Ulloa, también resaltó que la circulación de medicinas falsas no sólo pone en riesgo las vidas de los pacientes, sino la reputación de los laboratorios farmacéuticos en el mundo.

Igualmente el doctor Rodolfo Lambour, director ejecutivo de Fedefarma, manifestó que además de la falsificación, existe la adulteración de los fármacos, especialmente de la fecha de caducidad; por eso es importante que el producto vencido se recolecte y se destruya inmediatamente en presencia de directivos de la salud.

‘No basta con la creación de un marco jurídico adecuado, es indispensable la rápida y oportuna aplicación de las leyes. Esta forma ilegal de hacer dinero debe considerarse como un crimen a la salud humana’, expresó Ulloa durante el taller.

EL PROBLEMA

Estos expertos señalan que el problema radica en la falta de legislación de los fármacos en algunos países de la región, a excepción de República Dominicana y Guatemala, únicas naciones con una legislación que castiga penalmente al falsificador de medicamentos.

‘En Centroamérica el tráfico de medicamentos es muy frecuente, por lo que se necesita una legislación fuerte y así evitar el contrabando de estos fármacos’, detalló Ulloa.

Panamá por ser un país de tránsito se ve muy afectado por este ilícito. Según los expertos se está trabajando desde hace quince años por una ley de regulación aduanera.
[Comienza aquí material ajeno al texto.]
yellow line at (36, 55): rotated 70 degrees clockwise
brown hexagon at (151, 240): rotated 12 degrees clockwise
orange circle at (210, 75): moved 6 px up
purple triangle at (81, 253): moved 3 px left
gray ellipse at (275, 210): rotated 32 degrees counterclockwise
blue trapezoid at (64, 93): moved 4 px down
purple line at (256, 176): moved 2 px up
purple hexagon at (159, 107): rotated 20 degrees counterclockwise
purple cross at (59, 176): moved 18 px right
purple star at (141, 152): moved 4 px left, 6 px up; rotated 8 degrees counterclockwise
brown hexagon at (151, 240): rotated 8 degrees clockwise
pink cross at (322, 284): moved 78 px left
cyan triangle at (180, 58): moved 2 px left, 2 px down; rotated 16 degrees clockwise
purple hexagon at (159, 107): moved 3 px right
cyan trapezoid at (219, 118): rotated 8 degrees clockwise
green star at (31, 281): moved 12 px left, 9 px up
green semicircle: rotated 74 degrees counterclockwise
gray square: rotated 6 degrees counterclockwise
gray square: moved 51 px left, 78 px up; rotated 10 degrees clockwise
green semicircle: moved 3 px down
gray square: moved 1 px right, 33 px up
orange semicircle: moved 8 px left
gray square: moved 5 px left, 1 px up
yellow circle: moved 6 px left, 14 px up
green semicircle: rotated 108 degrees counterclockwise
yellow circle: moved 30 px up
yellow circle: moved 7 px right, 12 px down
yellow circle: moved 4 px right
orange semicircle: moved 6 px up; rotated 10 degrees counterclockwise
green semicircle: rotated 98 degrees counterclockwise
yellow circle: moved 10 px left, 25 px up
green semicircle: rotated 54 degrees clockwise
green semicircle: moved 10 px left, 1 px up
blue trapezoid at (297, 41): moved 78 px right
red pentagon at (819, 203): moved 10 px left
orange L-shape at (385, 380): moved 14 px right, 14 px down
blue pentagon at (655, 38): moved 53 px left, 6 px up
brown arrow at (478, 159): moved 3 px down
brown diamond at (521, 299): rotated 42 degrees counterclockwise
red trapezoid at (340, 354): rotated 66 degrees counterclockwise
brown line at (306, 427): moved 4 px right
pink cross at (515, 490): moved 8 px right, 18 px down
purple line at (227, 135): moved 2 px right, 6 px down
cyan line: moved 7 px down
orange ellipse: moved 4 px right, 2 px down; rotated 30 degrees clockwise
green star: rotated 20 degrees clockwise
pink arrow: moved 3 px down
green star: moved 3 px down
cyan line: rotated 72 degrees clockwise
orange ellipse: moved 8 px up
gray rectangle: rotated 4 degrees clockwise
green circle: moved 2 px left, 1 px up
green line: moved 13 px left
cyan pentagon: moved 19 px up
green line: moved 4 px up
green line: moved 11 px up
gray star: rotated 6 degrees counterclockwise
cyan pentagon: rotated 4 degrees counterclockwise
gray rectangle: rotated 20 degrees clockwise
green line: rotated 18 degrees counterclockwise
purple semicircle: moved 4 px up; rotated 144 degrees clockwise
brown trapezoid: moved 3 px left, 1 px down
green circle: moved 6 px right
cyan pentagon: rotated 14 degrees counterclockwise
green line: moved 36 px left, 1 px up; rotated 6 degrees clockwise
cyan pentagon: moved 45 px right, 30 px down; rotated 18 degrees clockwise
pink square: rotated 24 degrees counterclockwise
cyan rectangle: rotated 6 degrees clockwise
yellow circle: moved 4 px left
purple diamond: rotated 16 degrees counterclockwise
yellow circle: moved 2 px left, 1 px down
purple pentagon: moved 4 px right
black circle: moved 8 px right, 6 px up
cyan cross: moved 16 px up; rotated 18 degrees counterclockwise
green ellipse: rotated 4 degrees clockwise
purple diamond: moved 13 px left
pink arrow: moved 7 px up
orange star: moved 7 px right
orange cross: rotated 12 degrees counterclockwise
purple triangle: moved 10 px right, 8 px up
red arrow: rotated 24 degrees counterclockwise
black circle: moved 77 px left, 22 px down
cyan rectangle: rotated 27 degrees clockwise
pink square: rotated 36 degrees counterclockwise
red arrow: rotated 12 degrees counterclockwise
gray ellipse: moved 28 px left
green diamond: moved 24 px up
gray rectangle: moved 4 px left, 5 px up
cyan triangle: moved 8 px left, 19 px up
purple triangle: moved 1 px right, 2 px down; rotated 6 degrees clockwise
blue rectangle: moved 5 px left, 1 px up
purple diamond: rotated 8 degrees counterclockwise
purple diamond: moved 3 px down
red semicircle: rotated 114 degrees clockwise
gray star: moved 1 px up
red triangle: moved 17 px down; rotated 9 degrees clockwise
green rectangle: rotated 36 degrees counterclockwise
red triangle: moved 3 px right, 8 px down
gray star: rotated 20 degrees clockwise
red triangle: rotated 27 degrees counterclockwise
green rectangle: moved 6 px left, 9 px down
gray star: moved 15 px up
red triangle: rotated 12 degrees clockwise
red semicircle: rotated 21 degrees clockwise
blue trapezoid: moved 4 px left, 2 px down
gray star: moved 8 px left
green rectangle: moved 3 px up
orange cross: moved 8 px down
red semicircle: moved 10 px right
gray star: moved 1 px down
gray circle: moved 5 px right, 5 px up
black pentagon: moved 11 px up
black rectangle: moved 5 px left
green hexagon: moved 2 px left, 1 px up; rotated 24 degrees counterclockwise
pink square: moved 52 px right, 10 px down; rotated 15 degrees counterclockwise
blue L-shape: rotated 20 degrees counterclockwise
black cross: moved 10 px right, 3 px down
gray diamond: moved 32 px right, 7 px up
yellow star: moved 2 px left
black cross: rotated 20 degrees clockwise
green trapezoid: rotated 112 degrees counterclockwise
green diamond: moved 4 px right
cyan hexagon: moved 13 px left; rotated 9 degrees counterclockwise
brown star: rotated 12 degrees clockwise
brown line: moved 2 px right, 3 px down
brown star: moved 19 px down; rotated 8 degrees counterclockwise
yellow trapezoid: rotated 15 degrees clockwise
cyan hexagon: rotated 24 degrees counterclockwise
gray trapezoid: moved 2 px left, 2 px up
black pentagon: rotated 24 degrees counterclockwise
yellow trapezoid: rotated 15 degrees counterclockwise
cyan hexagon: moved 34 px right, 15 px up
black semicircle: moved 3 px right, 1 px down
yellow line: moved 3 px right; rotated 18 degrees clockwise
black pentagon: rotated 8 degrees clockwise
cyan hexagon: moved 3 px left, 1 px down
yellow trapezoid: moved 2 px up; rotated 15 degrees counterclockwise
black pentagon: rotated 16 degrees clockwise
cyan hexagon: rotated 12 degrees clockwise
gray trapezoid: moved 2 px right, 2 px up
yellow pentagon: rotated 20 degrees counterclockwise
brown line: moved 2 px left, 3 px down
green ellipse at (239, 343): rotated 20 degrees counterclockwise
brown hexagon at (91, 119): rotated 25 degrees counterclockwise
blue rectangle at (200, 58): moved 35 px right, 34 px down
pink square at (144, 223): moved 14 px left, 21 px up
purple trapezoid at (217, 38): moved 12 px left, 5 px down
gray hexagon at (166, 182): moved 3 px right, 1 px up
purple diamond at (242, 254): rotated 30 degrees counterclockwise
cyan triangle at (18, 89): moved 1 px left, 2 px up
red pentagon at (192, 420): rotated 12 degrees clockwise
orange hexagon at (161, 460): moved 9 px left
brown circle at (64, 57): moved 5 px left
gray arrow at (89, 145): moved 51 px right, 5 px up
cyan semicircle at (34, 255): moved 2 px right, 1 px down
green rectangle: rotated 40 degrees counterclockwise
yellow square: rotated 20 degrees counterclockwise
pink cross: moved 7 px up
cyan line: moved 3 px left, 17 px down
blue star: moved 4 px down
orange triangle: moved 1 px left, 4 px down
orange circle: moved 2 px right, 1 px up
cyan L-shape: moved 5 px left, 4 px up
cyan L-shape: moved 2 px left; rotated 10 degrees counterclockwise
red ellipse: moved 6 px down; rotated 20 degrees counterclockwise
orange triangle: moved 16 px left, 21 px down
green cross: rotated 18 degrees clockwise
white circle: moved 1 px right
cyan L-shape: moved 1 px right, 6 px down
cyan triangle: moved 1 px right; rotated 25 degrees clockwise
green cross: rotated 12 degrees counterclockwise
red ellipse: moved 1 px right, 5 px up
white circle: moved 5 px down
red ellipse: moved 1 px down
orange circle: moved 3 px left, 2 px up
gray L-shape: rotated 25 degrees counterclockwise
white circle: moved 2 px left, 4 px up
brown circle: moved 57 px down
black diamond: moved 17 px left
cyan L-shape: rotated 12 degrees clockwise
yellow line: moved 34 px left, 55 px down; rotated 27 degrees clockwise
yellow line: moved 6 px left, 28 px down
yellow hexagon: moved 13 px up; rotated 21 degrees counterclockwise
La ley 1 del 10 de enero de 2001 de la República de Panamá establece en su artículo 6 que la autoridad de salud a través de la Dirección de Farmacias y Drogas tiene la obligación y responsabilidad de garantizar el cumplimiento del control previo, el control posterior y la realización de la farmacovigilancia, con el objeto de fiscalizar la calidad y eficacia de los productos amparados por esta ley. Sin embargo, no hay un artículo que establezca que se castiga penalmente al falsificador de medicamentos.

Según el doctor Lambur, para que este flagelo termine lo ideal sería crear un registro único en toda la región centroamericana y así tanto farmacéuticas como farmacias llevarán un mejor control de los medicamentos.

LO QUE ESTABLECE LA OMS

Según datos de la Organización Mundial de la Salud (OMS) para el 2015 el mercado mundial moverá mil 770 mil millones de dólares en medicinas falsas. Igualmente resalta que el 25% de los fármacos que consumen los países en vías de desarrollo son falsificados o de mala calidad.

La enorme dificultad para rastrear los canales de fabricación y distribución de medicamentos espurios no permite detener fácilmente su circulación en el mercado. Un solo caso de falsificación de medicamentos es inaceptable, ya que indica que el sistema de suministro de productos farmacéuticos en el cual fue detectado es vulnerable. Peor aún, mina la credibilidad de las autoridades nacionales de salud y de las encargadas de hacer cumplir la ley, destaca la OMS.